President Bush is defending his decision to limit the number of lawmakers who receive classified briefings about his efforts to combat terrorism. Reaction from Congress has been mixed.
A clearly angry President Bush accused lawmakers of leaking secrets to the news media. "I want Congress to hear loud and clear that it is unacceptable behavior to leak classified information when we have troops at risk," he said.
Speaking at the White House, Mr. Bush would not elaborate on what prompted the decision. He issued his order in a memo to key cabinet members and the directors of the Federal Bureau of Investigation and the Central Intelligence Agency.
Mr. Bush notified Congress in a letter on Friday, just days after details from intelligence briefings on Capitol Hill found their way into news reports.
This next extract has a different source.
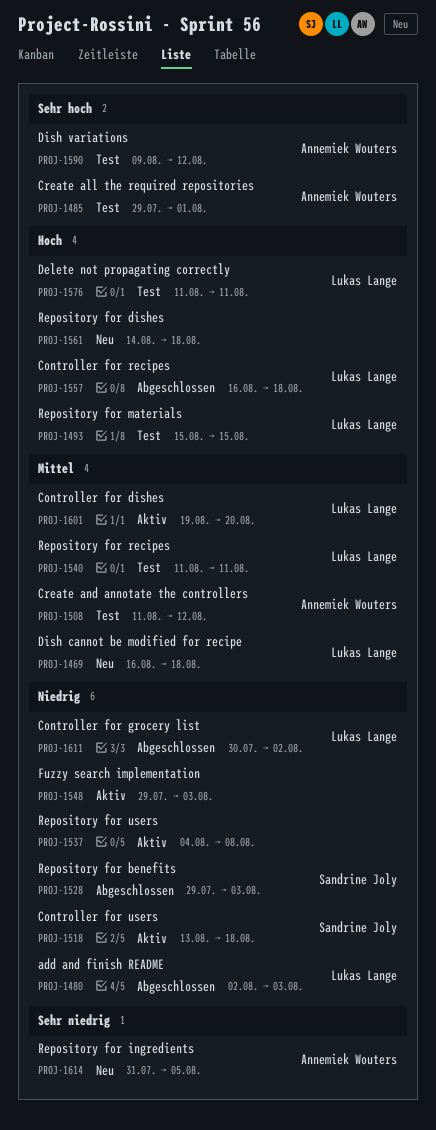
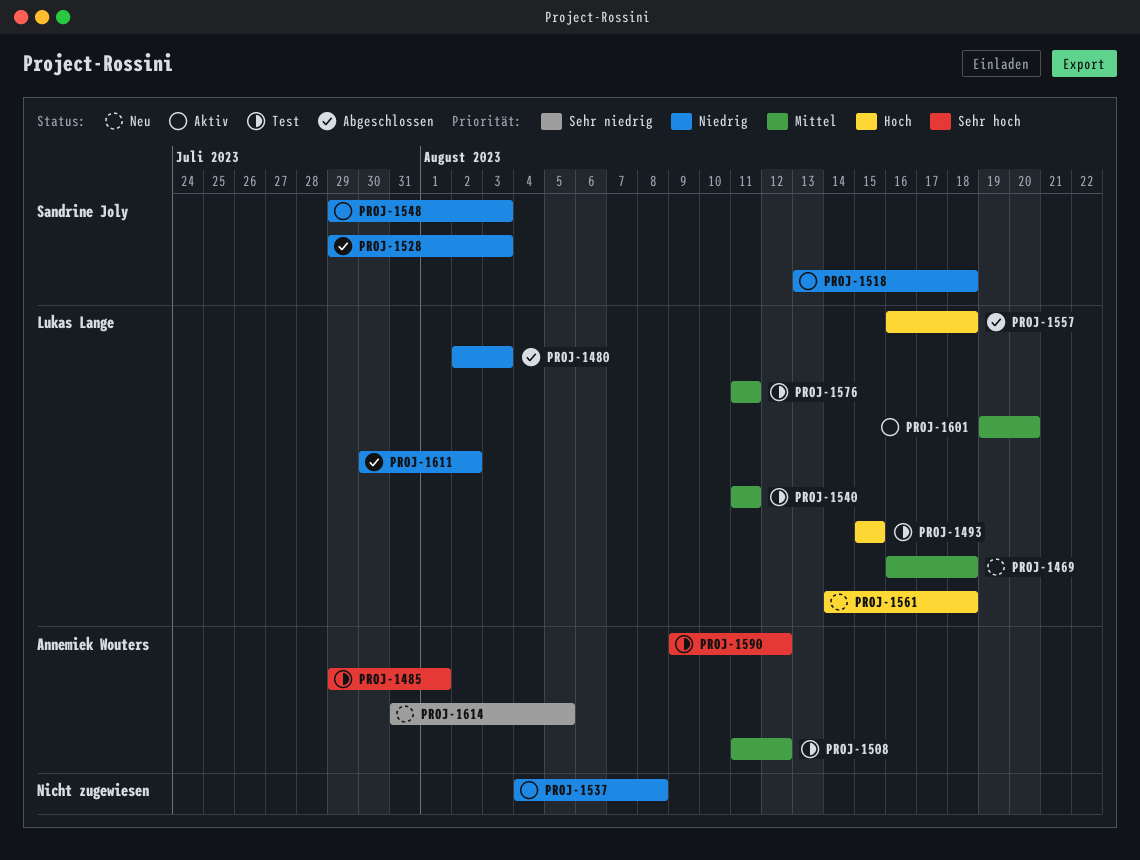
PROJ-1548, owner: none -> Sandrine Joly
PROJ-1561, owner: none -> Lukas Lange
PROJ-1576, priority: Hoch -> Mittel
Under his order, just eight of the 535 members of the legislature will receive the briefings. They include the speaker and Minority Leader of the House, the Majority and Minority leaders of the Senate, and the top Republicans and Democrats on the House and Senate Intelligence Committees.
Reaction from Congress has been mixed.
Democratic Senator Dianne Feinstein of California called Mr. Bush's decision 'an overreaction.'
But her Democratic colleague, Senator Evan Bayh of Indiana, would not go that far. "I understand the president's frustration," he said. "We are at war, and too often Congress leaks like a sieve, and that has to stop. At the same time, Congress has to be provided enough information to do its job of making intelligent decisions about what the country needs to be doing, and exercise its oversight capacity - the intelligence area being a good example of that. So, Congress is all too often its own worse enemy. We need to have more self-discipline up here, make sure the leaks don't occur. At the same time, the administration cannot go too far in denying legitimate information that is necessary for the appropriate functioning of government. So it is a balance that needs to be struck."
Meanwhile, Republican congressman Bob Stump of Arizona, chairman of the House Armed Services Committee, said he did not object to being excluded from the classified briefings. In his words, "the fewer people who know about some things the better."
President Bush is expected to discuss the issue when he meets with lawmakers at the White House on Wednesday.